Print Friendly and PDF

İyot eksikliği ve Guatr

 


Hazırlayan: Dr. Serçin GÖZKAYA

 

(Kısaltılmış Alıntı)

 İyot eksikliği (İE) ve endemik guatr, bugün oldukça iyi bilinen fakat Dünyanın birçok bölgesinde halen ortadan kaldırılamamış bir sağlık sorunudur. Bugün dünyada 1.6 milyar insan iyot yetersizliği hastalıklarına (İYH) yakalanma riski altındadır. İyot yetersizliği hastalıkları 118 ülkede bir halk sağlığı problemidir. Dünya genelinde yaklaşık 700 milyon kişi (dünya nüfusunun %13’ü) guatrdan etkilenmiştir. Guatr, iyot yetmezliği yanı sıra birçok çevresel ve nutrisyonel faktörlerin etkisiyle ortaya çıkmakla birlikte iyot eksikliği en önemli nedenidir ve diğer faktörlerin guatrojenik etkileri iyot eksikliği zemininde etkin olmaktadır (1,2).

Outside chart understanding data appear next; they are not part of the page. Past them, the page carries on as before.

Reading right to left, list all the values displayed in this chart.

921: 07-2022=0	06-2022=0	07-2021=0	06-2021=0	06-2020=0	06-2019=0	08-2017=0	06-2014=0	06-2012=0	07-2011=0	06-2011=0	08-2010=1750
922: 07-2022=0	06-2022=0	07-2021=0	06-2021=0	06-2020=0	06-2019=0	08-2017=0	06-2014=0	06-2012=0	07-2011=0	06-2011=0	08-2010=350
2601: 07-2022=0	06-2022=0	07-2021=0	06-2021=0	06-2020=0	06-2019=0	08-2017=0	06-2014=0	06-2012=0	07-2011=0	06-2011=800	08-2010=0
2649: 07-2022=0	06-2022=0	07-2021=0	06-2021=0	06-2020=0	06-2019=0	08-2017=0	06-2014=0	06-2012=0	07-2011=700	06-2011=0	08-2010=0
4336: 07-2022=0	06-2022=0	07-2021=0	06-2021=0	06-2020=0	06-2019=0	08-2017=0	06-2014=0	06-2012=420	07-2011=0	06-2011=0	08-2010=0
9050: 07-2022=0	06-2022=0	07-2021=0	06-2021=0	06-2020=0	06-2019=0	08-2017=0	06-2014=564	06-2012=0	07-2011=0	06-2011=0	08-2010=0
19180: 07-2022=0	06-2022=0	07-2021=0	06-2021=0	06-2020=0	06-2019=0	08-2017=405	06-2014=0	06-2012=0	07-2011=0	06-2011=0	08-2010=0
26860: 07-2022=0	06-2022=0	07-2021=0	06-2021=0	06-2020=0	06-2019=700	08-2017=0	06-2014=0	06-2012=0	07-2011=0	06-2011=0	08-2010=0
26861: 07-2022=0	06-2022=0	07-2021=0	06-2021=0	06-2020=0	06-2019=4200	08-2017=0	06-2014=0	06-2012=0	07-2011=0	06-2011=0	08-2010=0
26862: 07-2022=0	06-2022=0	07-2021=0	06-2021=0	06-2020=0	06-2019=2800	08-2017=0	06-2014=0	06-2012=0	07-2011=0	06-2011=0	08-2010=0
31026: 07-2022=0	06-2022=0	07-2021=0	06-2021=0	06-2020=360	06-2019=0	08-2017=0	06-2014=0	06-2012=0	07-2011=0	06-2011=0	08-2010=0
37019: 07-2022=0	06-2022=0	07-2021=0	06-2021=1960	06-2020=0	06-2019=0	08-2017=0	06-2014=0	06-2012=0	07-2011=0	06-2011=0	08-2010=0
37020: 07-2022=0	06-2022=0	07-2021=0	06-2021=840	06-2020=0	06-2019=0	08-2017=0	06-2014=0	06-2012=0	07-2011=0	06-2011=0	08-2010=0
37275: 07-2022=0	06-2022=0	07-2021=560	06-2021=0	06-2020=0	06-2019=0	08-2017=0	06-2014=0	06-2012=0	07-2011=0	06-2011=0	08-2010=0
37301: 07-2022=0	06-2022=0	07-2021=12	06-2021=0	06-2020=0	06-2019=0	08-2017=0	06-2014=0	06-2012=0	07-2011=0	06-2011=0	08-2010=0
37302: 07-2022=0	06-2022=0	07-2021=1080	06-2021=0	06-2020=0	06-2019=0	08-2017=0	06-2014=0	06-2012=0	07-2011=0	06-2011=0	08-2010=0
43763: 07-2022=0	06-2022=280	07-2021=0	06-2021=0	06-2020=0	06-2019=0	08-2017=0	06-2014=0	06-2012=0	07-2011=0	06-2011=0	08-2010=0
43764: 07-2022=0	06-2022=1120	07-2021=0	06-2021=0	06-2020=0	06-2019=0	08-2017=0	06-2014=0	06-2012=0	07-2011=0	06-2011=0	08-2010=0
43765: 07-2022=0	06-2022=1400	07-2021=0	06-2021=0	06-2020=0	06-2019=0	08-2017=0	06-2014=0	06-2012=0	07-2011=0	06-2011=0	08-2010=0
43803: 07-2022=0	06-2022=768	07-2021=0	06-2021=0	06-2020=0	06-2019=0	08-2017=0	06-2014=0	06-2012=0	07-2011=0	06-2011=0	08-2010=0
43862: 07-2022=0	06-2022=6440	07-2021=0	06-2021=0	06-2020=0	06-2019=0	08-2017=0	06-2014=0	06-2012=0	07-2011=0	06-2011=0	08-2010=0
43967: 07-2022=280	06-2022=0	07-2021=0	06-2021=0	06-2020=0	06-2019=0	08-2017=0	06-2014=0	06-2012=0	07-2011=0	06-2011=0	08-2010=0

Guatr, her ne sebeple olursa olsun tiroid bezinin büyümesi durumu için kullanılan bir terim olup, diffüz ya da nodüler şekilde olabilir. Guatr; hipotiroidi, hipertiroidi ya da normal tiroid fonksiyonu ile beraber olabilir (3). Bir bölgede yaşayan nüfusun %10’undan veya 5-12 yaş okul çağı çocuklarının %5’inden fazlasında guatr bulunmasına endemik guatr denir (3,4).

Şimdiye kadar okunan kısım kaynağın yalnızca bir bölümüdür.